## Extracted entries
***

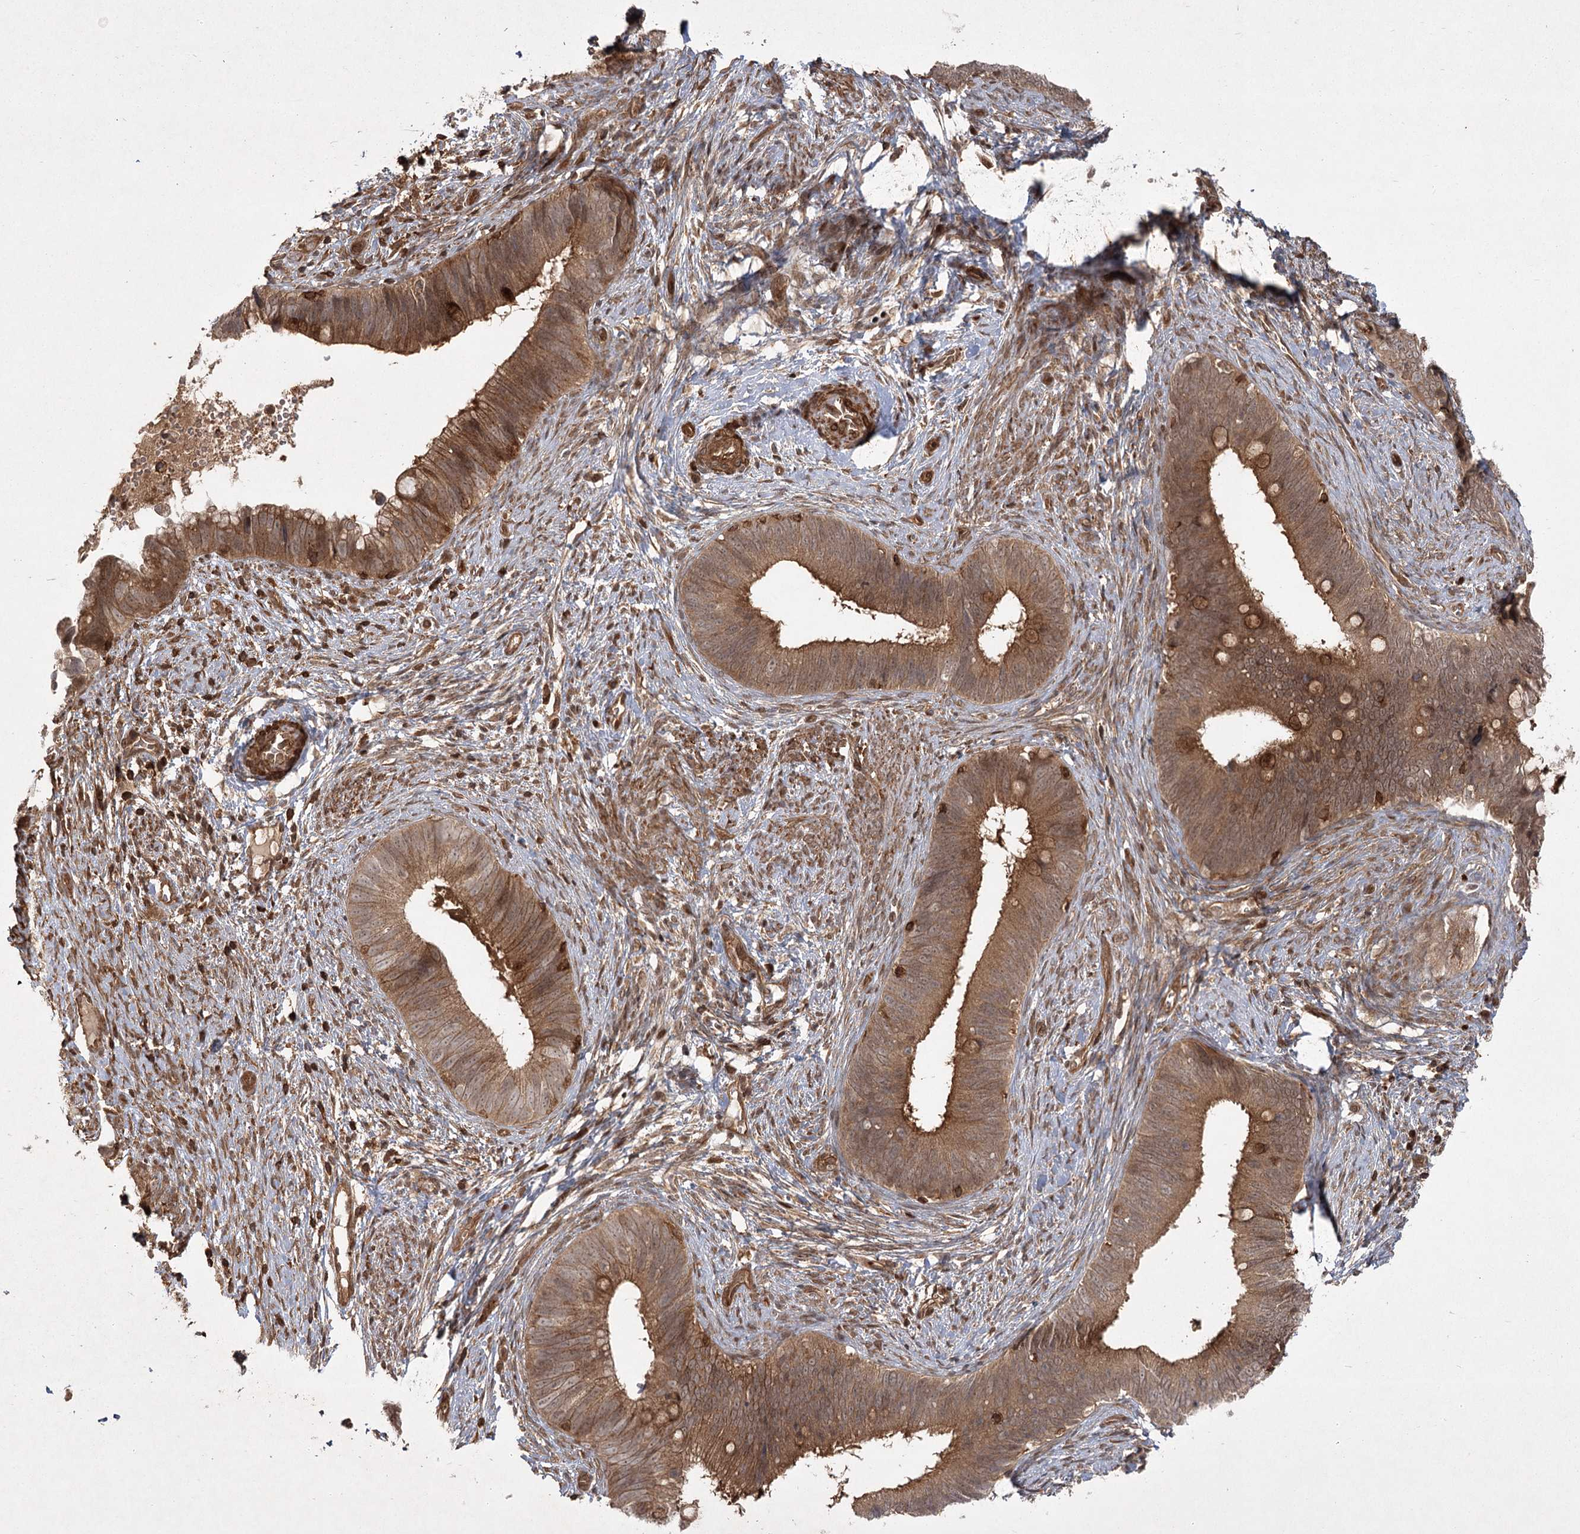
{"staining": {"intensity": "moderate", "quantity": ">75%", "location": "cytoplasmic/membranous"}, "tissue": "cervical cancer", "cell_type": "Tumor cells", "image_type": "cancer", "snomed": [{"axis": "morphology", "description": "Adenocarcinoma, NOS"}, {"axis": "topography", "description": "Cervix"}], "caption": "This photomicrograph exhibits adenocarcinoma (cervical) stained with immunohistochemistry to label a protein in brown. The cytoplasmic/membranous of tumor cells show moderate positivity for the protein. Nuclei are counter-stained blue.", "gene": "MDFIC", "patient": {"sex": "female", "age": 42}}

***

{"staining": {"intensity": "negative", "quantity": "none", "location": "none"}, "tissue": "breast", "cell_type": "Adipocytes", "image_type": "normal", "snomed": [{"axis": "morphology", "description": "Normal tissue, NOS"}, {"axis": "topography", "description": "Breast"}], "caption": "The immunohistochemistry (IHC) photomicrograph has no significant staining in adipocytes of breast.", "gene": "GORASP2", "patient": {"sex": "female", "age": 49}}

***

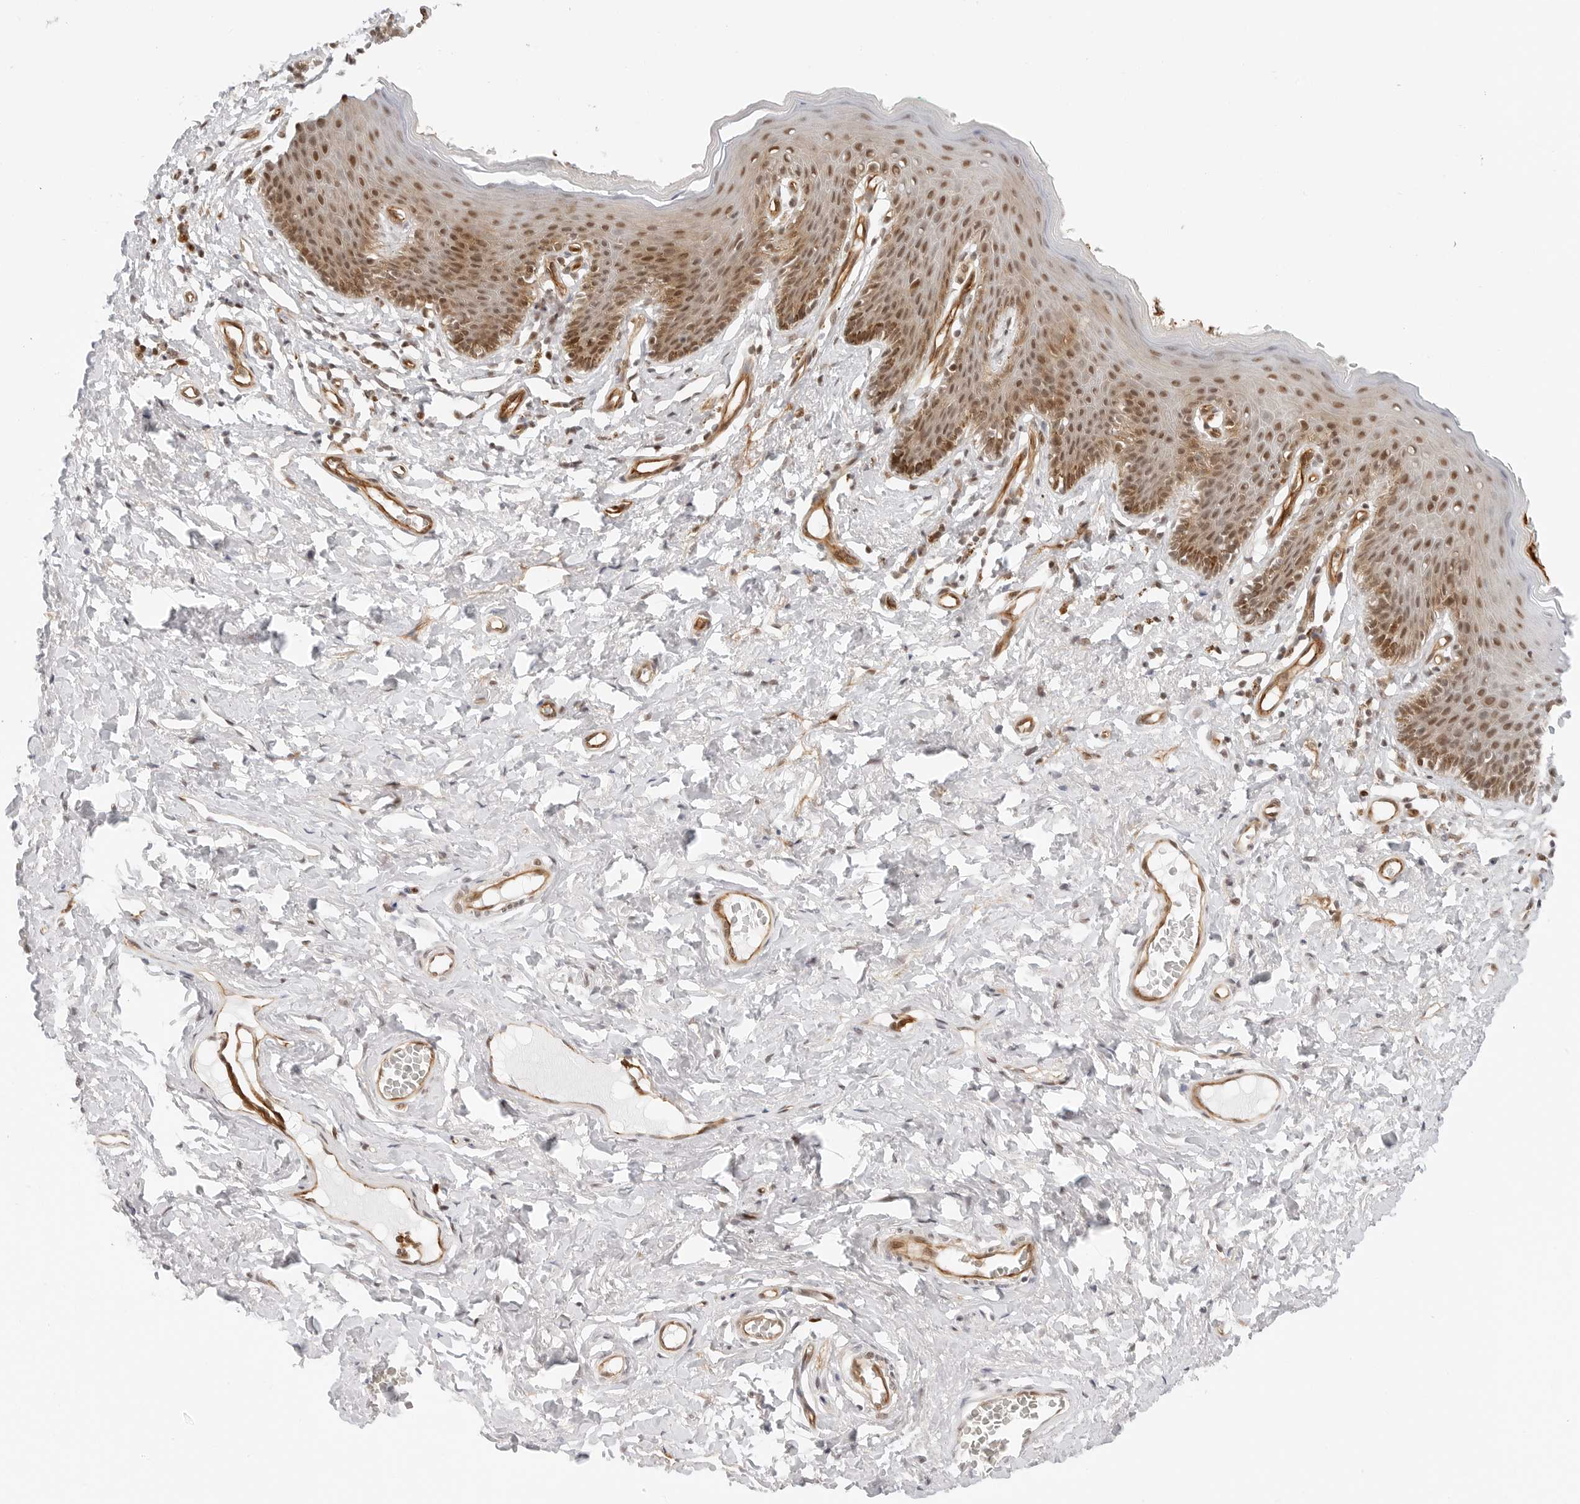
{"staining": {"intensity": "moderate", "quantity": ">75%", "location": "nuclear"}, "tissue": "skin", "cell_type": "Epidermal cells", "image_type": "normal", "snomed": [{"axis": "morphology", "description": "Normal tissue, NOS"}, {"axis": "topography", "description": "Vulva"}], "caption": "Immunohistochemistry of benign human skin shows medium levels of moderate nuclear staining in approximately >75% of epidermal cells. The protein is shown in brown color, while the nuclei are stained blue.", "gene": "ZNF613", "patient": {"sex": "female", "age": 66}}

***

## What needs to be done
Every line holding the string "moderate" should be copied here, so please find those lines in the data.

## Result
{"staining": {"intensity": "moderate", "quantity": ">75%", "location": "cytoplasmic/membranous"}, "tissue": "cervical cancer", "cell_type": "Tumor cells", "image_type": "cancer", "snomed": [{"axis": "morphology", "description": "Adenocarcinoma, NOS"}, {"axis": "topography", "description": "Cervix"}], "caption": "This photomicrograph exhibits adenocarcinoma (cervical) stained with immunohistochemistry to label a protein in brown. The cytoplasmic/membranous of tumor cells show moderate positivity for the protein. Nuclei are counter-stained blue.", "gene": "MDFIC", "patient": {"sex": "female", "age": 42}}
{"staining": {"intensity": "moderate", "quantity": ">75%", "location": "nuclear"}, "tissue": "skin", "cell_type": "Epidermal cells", "image_type": "normal", "snomed": [{"axis": "morphology", "description": "Normal tissue, NOS"}, {"axis": "topography", "description": "Vulva"}], "caption": "Immunohistochemistry of benign human skin shows medium levels of moderate nuclear staining in approximately >75% of epidermal cells. The protein is shown in brown color, while the nuclei are stained blue.", "gene": "ZNF613", "patient": {"sex": "female", "age": 66}}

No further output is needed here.